# Uvex i-vo, i-vo c, i-vo cc - Unterschiede?



## Hennes8 (4. August 2015)

Hallo,

ich habe im Laden nach einem neuen Helm zu gucken, da sind mir die 3 Modelle aufgefallen. Die Preise sind jeweils aufsteigend. Weder im Laden noch im Internet konnte ich feststellen welche Unterschiede es gibt.
Kann es sein, dass man den Mehrpreis lediglich für eine matte statt einer glatten Oberfläche zahlt?

Und noch eine Frage zum Uvex Quatro Helm. Den habe ich in weiß/schwarz gesucht und wurde bei Amazon fündig - als Damenmodell. Gibt es das tatsächlich? Dachte die Helme wären Unisex?

mfg
Hennes


----------



## Lonelybiker (24. Februar 2016)

??? würde mich auch interressieren

gibts da unterschiede? vom c zum cc?

passen an beiden die selben beleuchtungen?


----------



## MTB-News.de




----------



## mohlo (4. April 2016)

Man kann doch deutliche Unterschiede erkennen. Der "CC" hat gegenüber dem "C" ein längeres Visier, kommt im Mattdesign und ist 10 EUR teurer.


----------



## Lonelybiker (4. April 2016)

okay..
hat sich für mich eh erledigt...habe den c und bin zufrieden


----------
■ ■ ■ ■ ■ ■ ■
> **Kurze Aufgabe A**
Prüfe anhand der Forendiskussion zu den Uvex-Helmen, ob diese Aussagen zutreffen: (i) Laut mohlo hat der „CC“ ein längeres Visier als der „C“. (ii) Laut mohlo kostet der „CC“ 20 EUR mehr als der „C“. (iii) Lonelybiker besitzt den cc. Beantworte jede Aussage mit Ja oder Nein und zitiere die entscheidenden Worte wörtlich.
> **Kurze Aufgabe B**
Schreibe aus der Forendiskussion zu den Uvex-Helmen den Abschnitt von „Und noch eine“ bis einschließlich „(24. Februar 2016)“ wortgetreu ab.
Die Auflistung ist eigenständiges Material und hat mit der Forendiskussion nichts zu tun.

> **Aufgelistete Einträge**
■ ■ ■ ■ ■ ■ ■
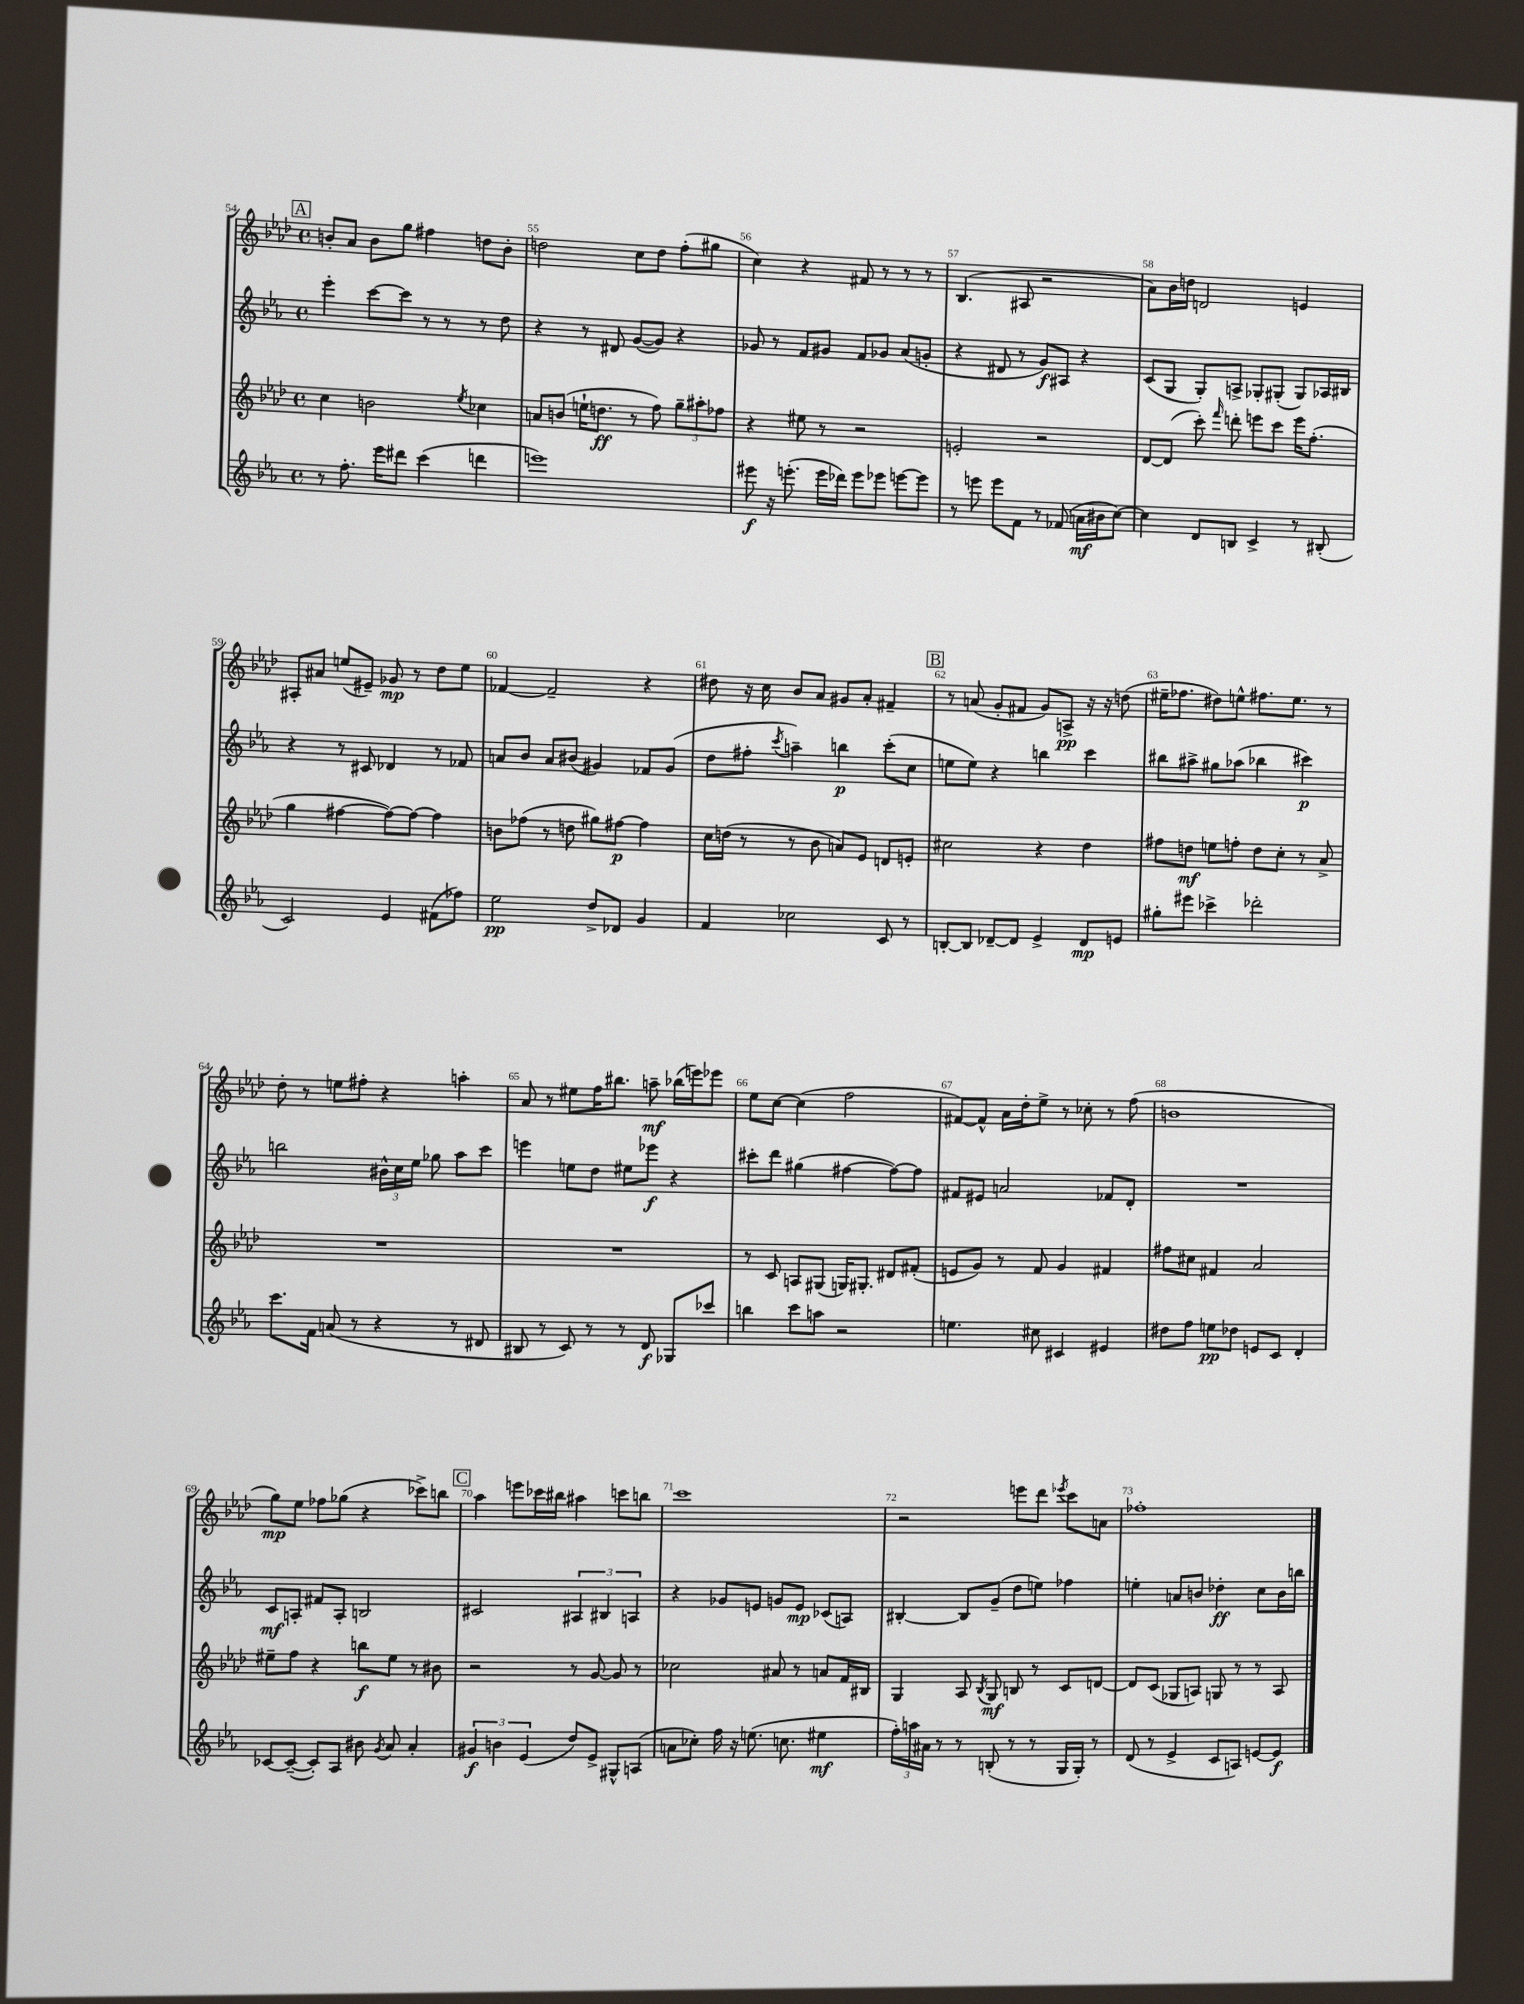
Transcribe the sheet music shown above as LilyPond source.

<<
\new StaffGroup <<
\new Staff = "s0" {
    \clef treble \key aes \major \defaultTimeSignature \time 4/4
    \autoBeamOff \mark \markup { \box "A" } b'8[-. aes'8] b'8[ g''8] fis''4 d''8[ b'8]-. |
    d''2 c''8[ d''8] f''8[-.( gis''8] |
    c''4) r4 fis'8 r8 r8 r8 |
    bes4.( ais8 r2 |
    aes'8[) bes'16 d''16] d'2 e'4 |
    ais8[-. ais'8] e''8[( eis'8]--) ges'8\mp r8 des''8[ e''8] |
    fes'4~ fes'2-- r4 |
    dis''8 r16 c''16 bes'8[ aes'8] gis'8[ aes'8]-. fis'4-- |
    \mark \markup { \box "B" } r8 a'8( g'8[-. fis'8] g'8[) a8]->\pp r16 r16 d''8( |
    eis''16[-- fes''8.] dis''8[) e''8]-^ fis''8.[ e''8.] r8 |
    des''8-. r8 e''8[ fis''8]-. r4 a''4-. |
    aes'8 r8 eis''8[ f''16 bis''8.] a''8--\mf bes''16[( e'''16) ees'''8] |
    ees''8[ c''8]~ c''4( f''2 |
    fis'8[~) fis'8]-^ aes'16[ des''16-. ees''8]-> r8 ces''8-. r8 f''8( |
    b'1 |
    g''8[\mp) ees''8] fes''8[ ges''8]( r4 ces'''8[->) b''8] |
    \mark \markup { \box "C" } aes''4 e'''8[ ces'''16 bis''16] ais''4 c'''8[ b''8] |
    c'''1 |
    r2 e'''8[ des'''8] \acciaccatura { ees'''8 } c'''8[ a'8] |
    fes''1-. \bar "|." |
}
\new Staff = "s1" {
    \clef treble \key ees \major \defaultTimeSignature \time 4/4
    \autoBeamOff \mark \markup { \box "A" } ees'''4-. c'''8[~ c'''8] r8 r8 r8 d''8 |
    r4 r8 dis'8 g'8[~( g'8]) r4 |
    ges'8 r8 f'8[ gis'8] f'8[ ges'8] aes'8[( g'8]-. |
    r4 dis'8 r8 g'8[\f) ais8] r4 |
    c'8[( g8] g8[-.) a8]-> ges8[-. gis8]-.( gis8[) aes16 bis16] |
    r4 r8 cis'8 des'4 r8 fes'8 |
    a'8[ bes'8] a'8[ bis'8]( gis'4) fes'8[ gis'8]( |
    d''8[ fis''8]-. \acciaccatura { c'''8 } a''4--) b''4\p c'''8[-.( c''8] |
    \mark \markup { \box "B" } e''8[ e''8]) r4 b''4 c'''4 |
    bis''8[ ais''8]-> gis''8[ aes''8]( bes''4 cis'''4\p) |
    b''2 \tuplet 3/2 { bis'16[-^ c''16 ees''16] } ges''8 aes''8[ c'''8] |
    e'''4 e''8[ d''8] eis''8[ ees'''8]\f r4 |
    cis'''8[-. d'''8] gis''4( fis''4~ fis''8[~) fis''8] |
    fis'8[ eis'8] a'2 fes'8[ d'8]-. |
    R1 |
    c'8[\mf a8]-. fis'8[ a8]-. b2 |
    \mark \markup { \box "C" } cis'2 \tuplet 3/2 { ais4 bis4 a4 } |
    r4 ges'8[ e'8] g'8[ e'8]\mp ces'8[( a8]) |
    bis4~-. bis8[ g'8]--( d''8[ e''8]) fes''4 |
    e''4-. a'8[ b'8] des''4-.\ff c''8[ b'16 b''16] \bar "|." |
}
\new Staff = "s2" {
    \clef treble \key aes \major \defaultTimeSignature \time 4/4
    \autoBeamOff \mark \markup { \box "A" } c''4 b'2 \acciaccatura { ees''8 } ces''4 |
    a'8[ b'8]( e''16[-! d''8.]\ff r8 f''8) \tuplet 3/2 { g''8[-- ais''8-. fes''8] } |
    r4 eis''8 r8 r2 |
    e'2-. r2 |
    des'8[~ des'8]( c'''8-.) \grace { f'''16 } d'''8-. e'''8[ c'''8] e'''16[ f''8.]-.( |
    g''4 fis''4~ fis''8[~) fis''8]~ fis''4 |
    b'8[ fes''8]( r8 d''8 gis''8[) fis''8]~\p fis''4 |
    c''16[ d''16]( r8 r8 bes'8 a'8[) ees'8] d'8[ e'8]-. |
    \mark \markup { \box "B" } cis''2 r4 des''4 |
    fis''8[ d''8]\mf e''8[ f''8]-. d''8[ c''8]-. r8 aes'8-> |
    R1 |
    R1 |
    r8 c'8 a8[ gis8]( g16[) gis8.]-. dis'8[ fis'8]-.( |
    e'8[ g'8]) r8 f'8 g'4 fis'4 |
    fis''8[ cis''8] fis'4 aes'2 |
    eis''8[-- f''8] r4 b''8[\f eis''8] r8 bis'8 |
    \mark \markup { \box "C" } r2 r8 g'8~ g'8 r8 |
    ces''2 ais'8 r8 a'8[ f'16 bis16] |
    g4 aes8 \acciaccatura { bes8 } g8\mf b8 r8 c'8[ d'8]~ |
    d'8[ c'8]( ges8[ a8]) g8 r8 r8 a8 \bar "|." |
}
\new Staff = "s3" {
    \clef treble \key ees \major \defaultTimeSignature \time 4/4
    \autoBeamOff \mark \markup { \box "A" } r8 f''8.-. ees'''16[ dis'''8] c'''4( d'''4 |
    e'''1) |
    eis'''8\f r16 e'''8.-.( e'''16[ des'''16]) e'''8[ ees'''8] e'''8[~ e'''8] |
    r8 e'''8 e'''8[ f'8] r8 fes'8( a'16[\mf bis'16 c''8]~) |
    c''4 d'8[ b8] c'4-> r8 bis8-.( |
    c'2) ees'4 fis'8[( fes''8]) |
    ees''2\pp d''8[-> des'8] g'4 |
    f'4 ces''2 c'8 r8 |
    \mark \markup { \box "B" } b8[~-. b8] des'8[~-- des'8] ees'4-> des'8[\mp e'8] |
    gis''8[-. eis'''8] ces'''4-> des'''2-. |
    c'''8.[ f'16] a'8( r8 r4 r8 dis'8 |
    bis8 r8 c'8) r8 r8 d'8\f ges8[ ces'''8] |
    b''4 c'''8[ a''8] r2 |
    e''4. cis''8 cis'4 eis'4 |
    dis''8[ f''8] e''8[\pp des''8] e'8[ c'8] d'4-. |
    ces'8[~ ces'8]~--( ces'8[-.) aes8] bis'8 \acciaccatura { g'8 } aes'8 aes'4-. |
    \mark \markup { \box "C" } \tuplet 3/2 { gis'4\f b'4 ees'4( } d''8[) ees'8]-> gis8[-^ a8]( |
    a'8[ ces''8]-.) f''16 r16 e''8.( c''8. eis''4\mf |
    \tuplet 3/2 { f''16[-.) a''16 ais'16] } r8 r8 b8-.( r8 r8 g16[ g16]-.) r8 |
    d'8( r8 ees'4-> c'8[ a8]) e'8[~ e'8]\f \bar "|." |
}
>>
>>
\layout { \context { \Score currentBarNumber = #54 \override BarNumber.break-visibility = ##(#f #t #t) barNumberVisibility = #all-bar-numbers-visible } }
■ ■ ■ ■ ■ ■ ■
> **Vollständige Antwort A**
(i) Ja: „Der "CC" hat gegenüber dem "C" ein längeres Visier“
(ii) Nein: „ist 10 EUR teurer“
(iii) Nein: „habe den c und bin zufrieden“

> **Vollständige Antwort B**
Und noch eine Frage zum Uvex Quatro Helm. Den habe ich in weiß/schwarz gesucht und wurde bei Amazon fündig - als Damenmodell. Gibt es das tatsächlich? Dachte die Helme wären Unisex?

mfg
Hennes


----------



## Lonelybiker (24. Februar 2016)